Data to use -
------------------------------------------------------------

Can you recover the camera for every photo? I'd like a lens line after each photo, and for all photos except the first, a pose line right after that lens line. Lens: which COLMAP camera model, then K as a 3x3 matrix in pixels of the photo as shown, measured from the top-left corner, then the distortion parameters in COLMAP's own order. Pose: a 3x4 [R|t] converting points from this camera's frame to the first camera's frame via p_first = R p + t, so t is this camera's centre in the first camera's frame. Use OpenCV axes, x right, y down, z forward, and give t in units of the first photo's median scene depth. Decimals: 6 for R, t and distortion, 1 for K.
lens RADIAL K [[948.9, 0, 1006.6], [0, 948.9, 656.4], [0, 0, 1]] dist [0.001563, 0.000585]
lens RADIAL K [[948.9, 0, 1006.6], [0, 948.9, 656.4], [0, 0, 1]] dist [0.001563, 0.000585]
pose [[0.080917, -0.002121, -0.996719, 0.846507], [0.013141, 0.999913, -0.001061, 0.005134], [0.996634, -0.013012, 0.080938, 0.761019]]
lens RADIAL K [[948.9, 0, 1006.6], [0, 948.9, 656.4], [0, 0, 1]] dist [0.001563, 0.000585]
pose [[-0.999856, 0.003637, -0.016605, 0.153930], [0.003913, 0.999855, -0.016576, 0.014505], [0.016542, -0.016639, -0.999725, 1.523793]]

------------------------------------------------------------

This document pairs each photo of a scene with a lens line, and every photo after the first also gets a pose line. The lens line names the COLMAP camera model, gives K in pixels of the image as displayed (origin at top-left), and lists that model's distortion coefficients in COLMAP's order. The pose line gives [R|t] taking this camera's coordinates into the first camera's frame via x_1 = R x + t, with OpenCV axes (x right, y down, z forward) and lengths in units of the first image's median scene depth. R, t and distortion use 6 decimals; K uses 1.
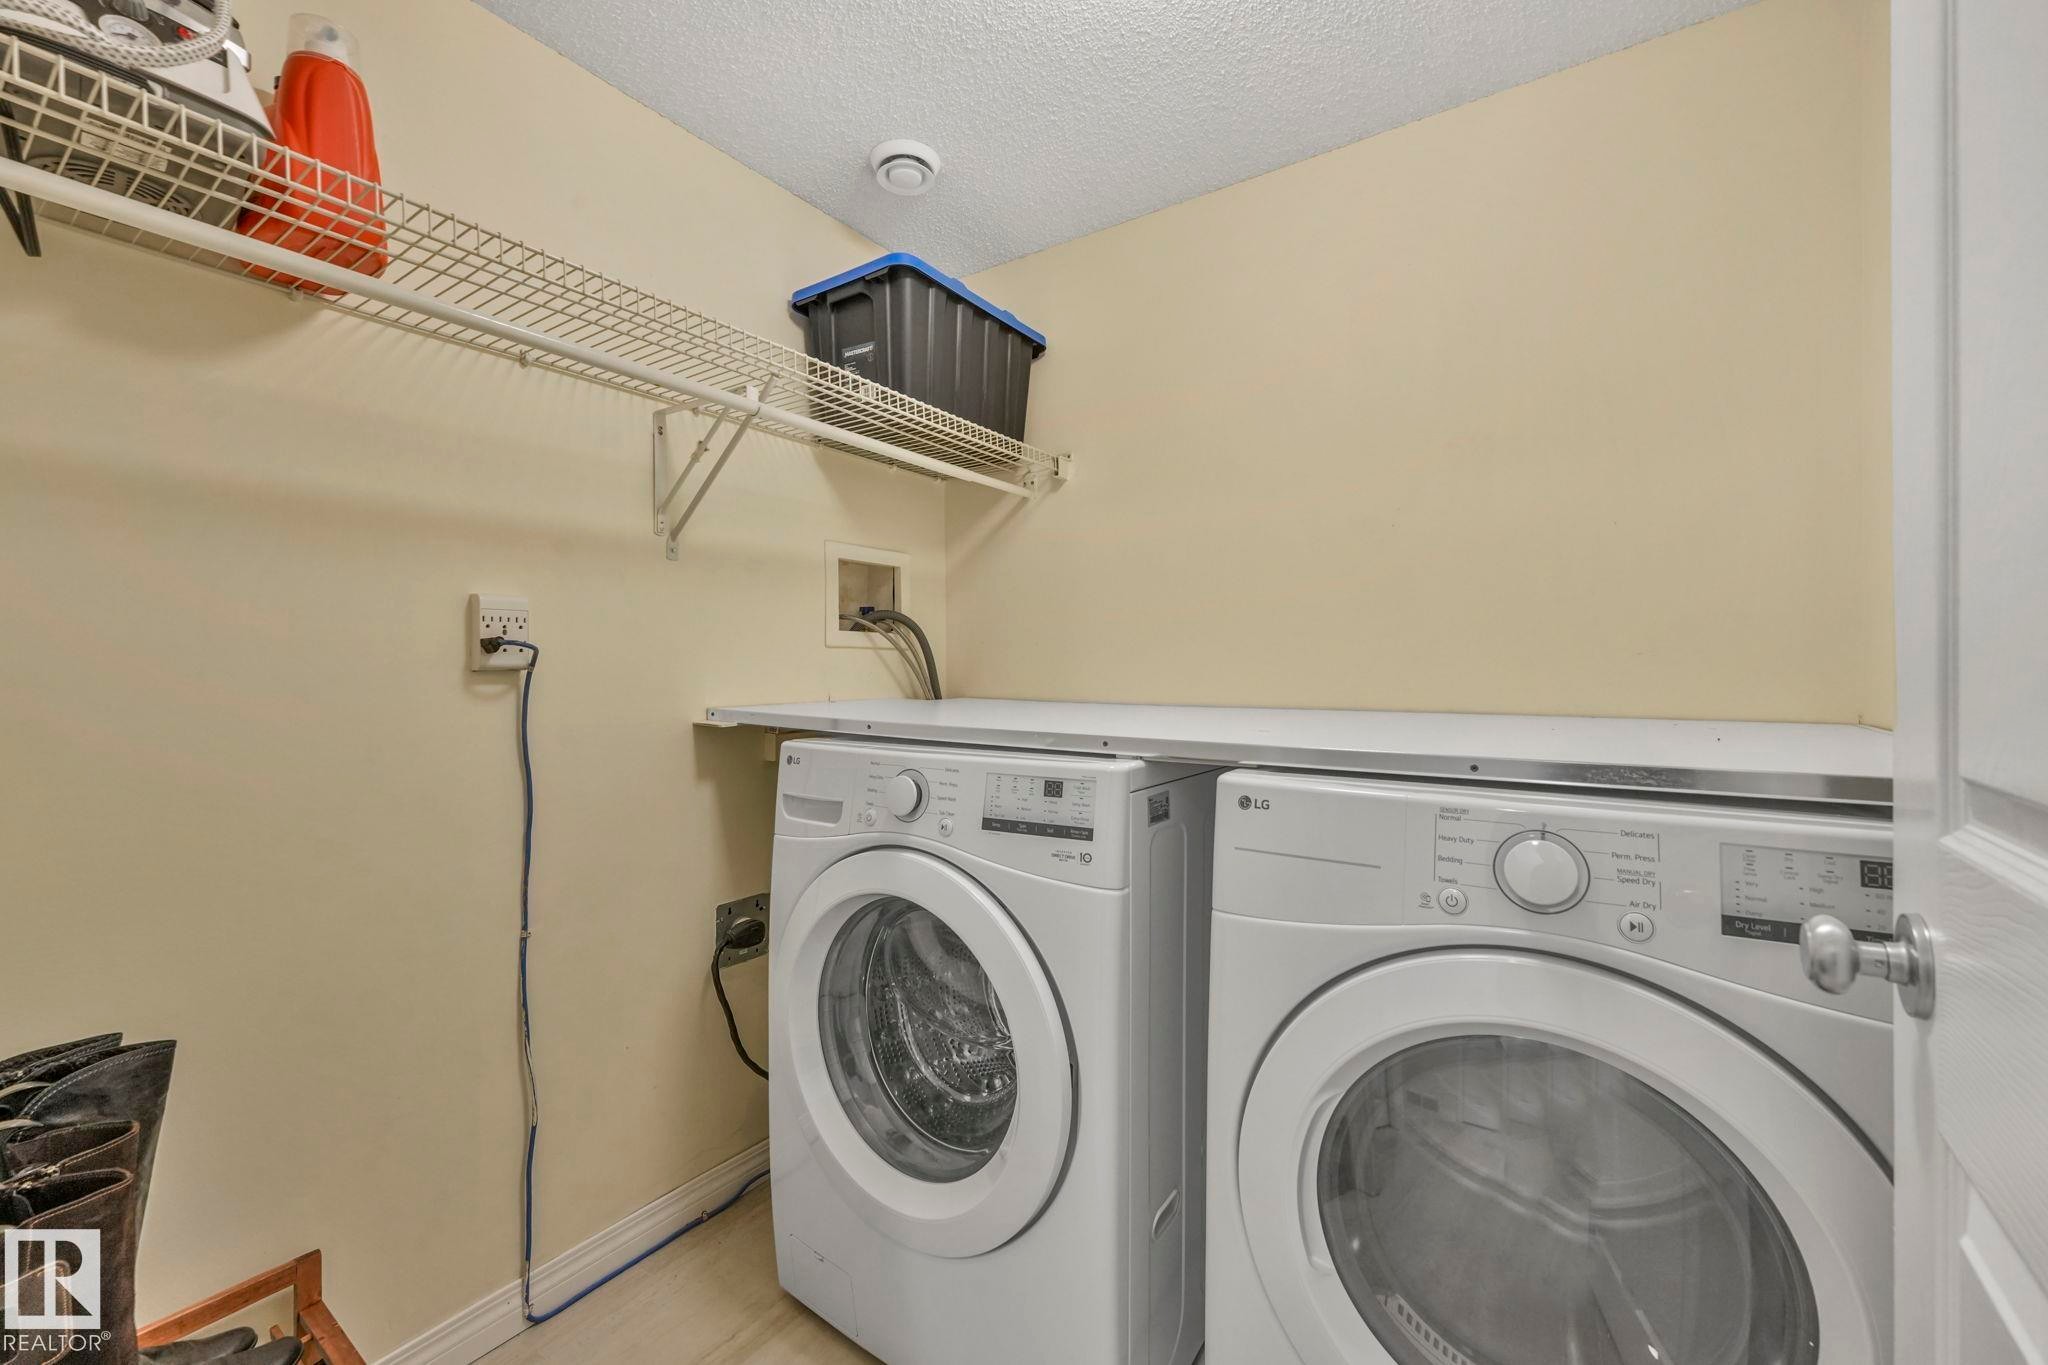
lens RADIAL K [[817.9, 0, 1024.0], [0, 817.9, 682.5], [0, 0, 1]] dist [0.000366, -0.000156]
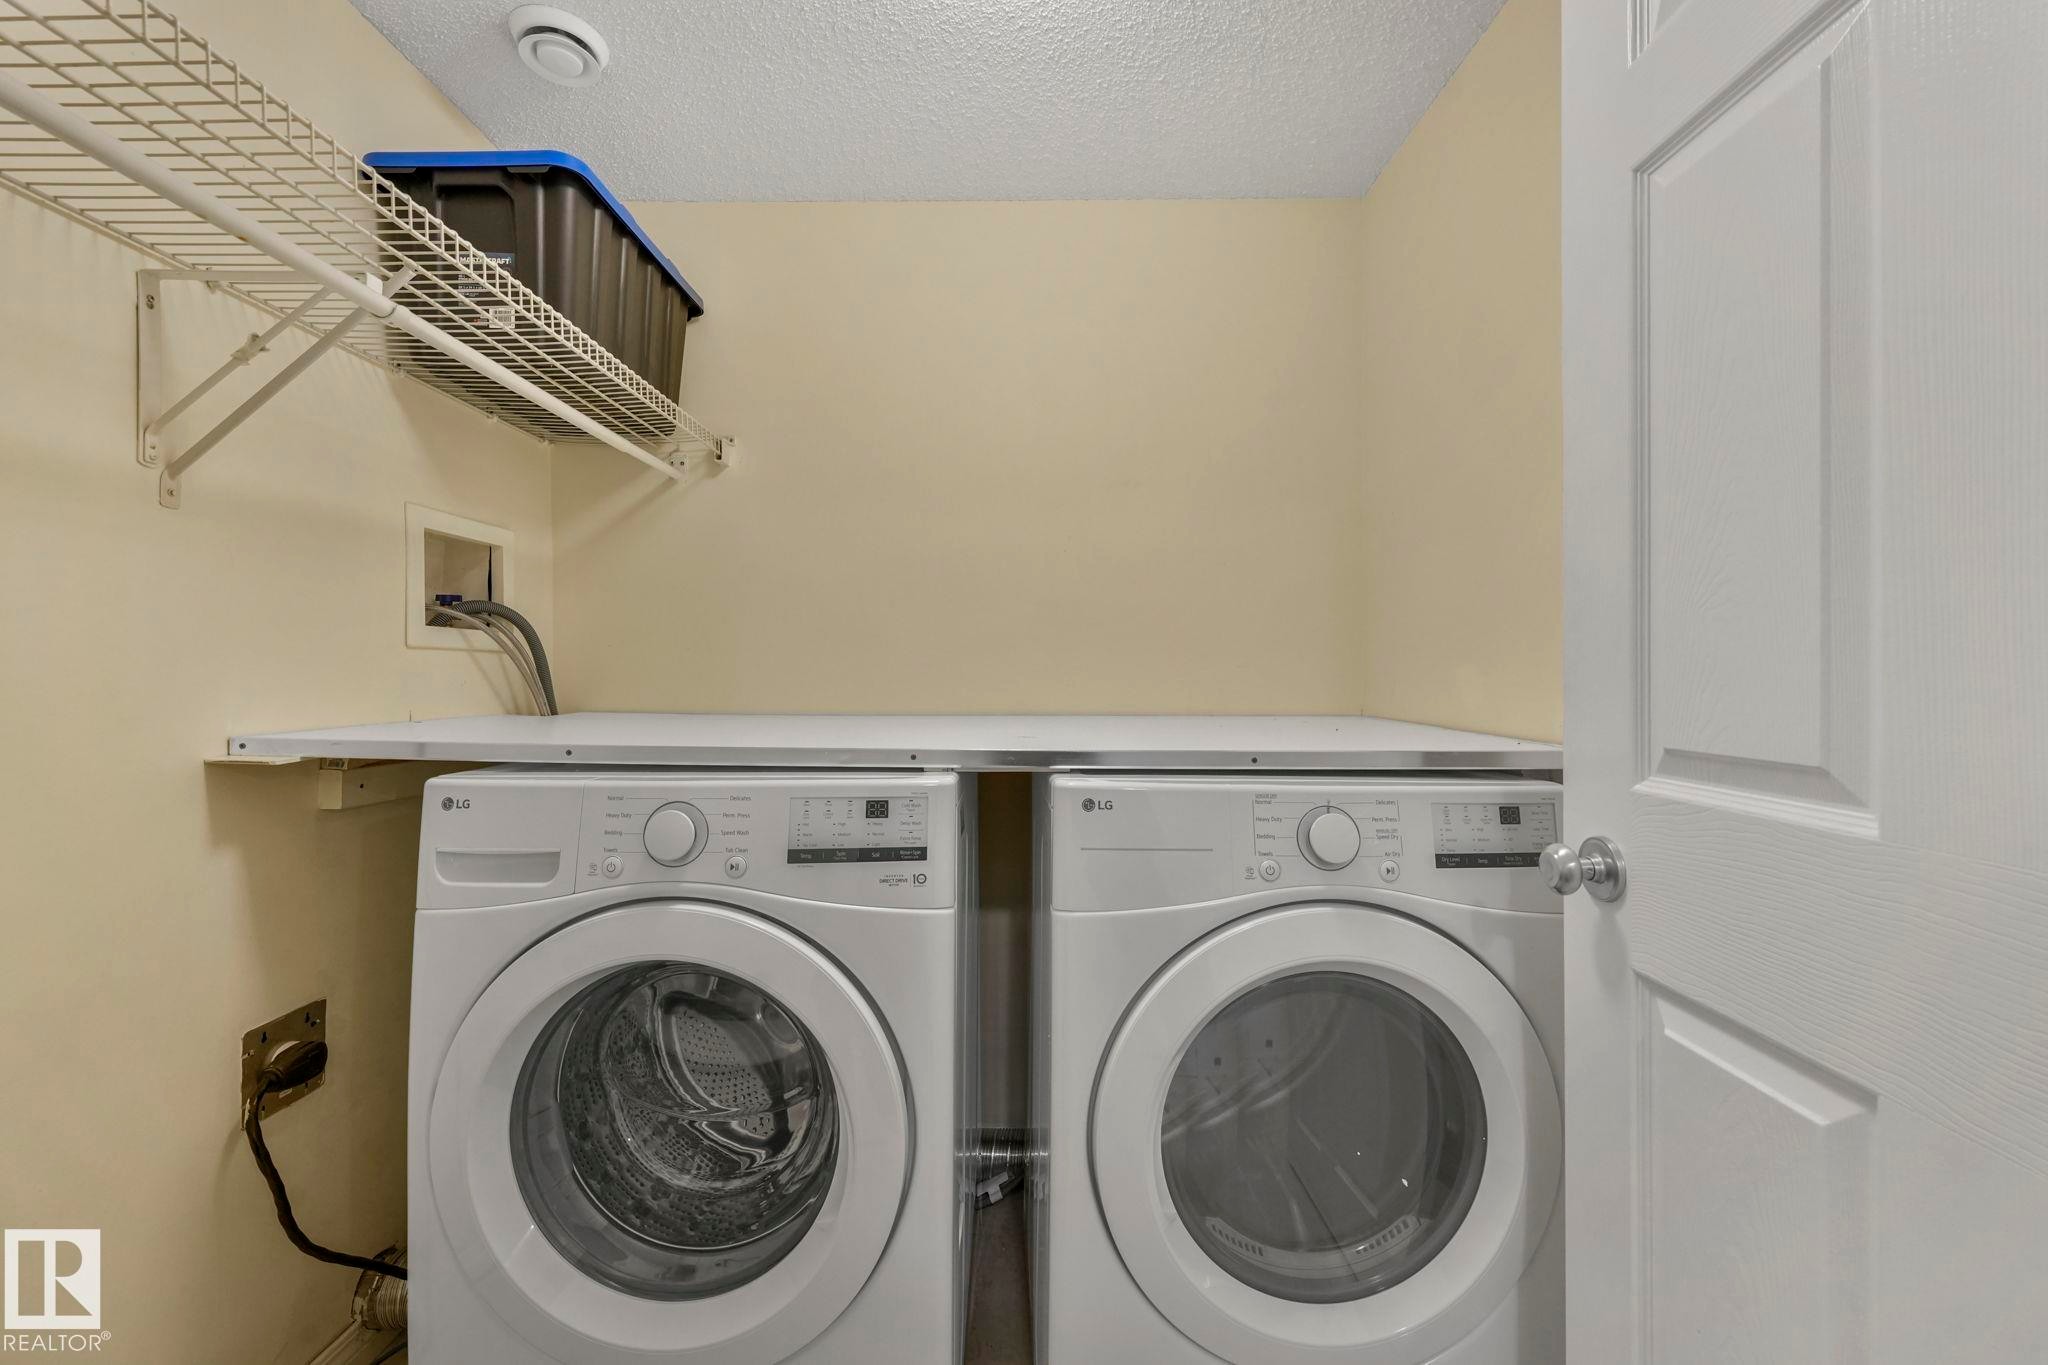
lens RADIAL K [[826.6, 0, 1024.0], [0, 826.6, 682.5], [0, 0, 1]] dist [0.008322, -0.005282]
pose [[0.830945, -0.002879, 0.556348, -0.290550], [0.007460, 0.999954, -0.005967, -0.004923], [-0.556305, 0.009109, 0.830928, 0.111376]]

------------------------------------------------------------

Instructions to follow - Rewrite the lines from the one containing "This document pairs" through the one containing "dist [0.008322, -0.005282]", inclusive, with "displayed" replaced by "shown" and nothing else changed. Leave the pictures out.

Solution to this exercise -
This document pairs each photo of a scene with a lens line, and every photo after the first also gets a pose line. The lens line names the COLMAP camera model, gives K in pixels of the image as shown (origin at top-left), and lists that model's distortion coefficients in COLMAP's order. The pose line gives [R|t] taking this camera's coordinates into the first camera's frame via x_1 = R x + t, with OpenCV axes (x right, y down, z forward) and lengths in units of the first image's median scene depth. R, t and distortion use 6 decimals; K uses 1.
lens RADIAL K [[817.9, 0, 1024.0], [0, 817.9, 682.5], [0, 0, 1]] dist [0.000366, -0.000156]
lens RADIAL K [[826.6, 0, 1024.0], [0, 826.6, 682.5], [0, 0, 1]] dist [0.008322, -0.005282]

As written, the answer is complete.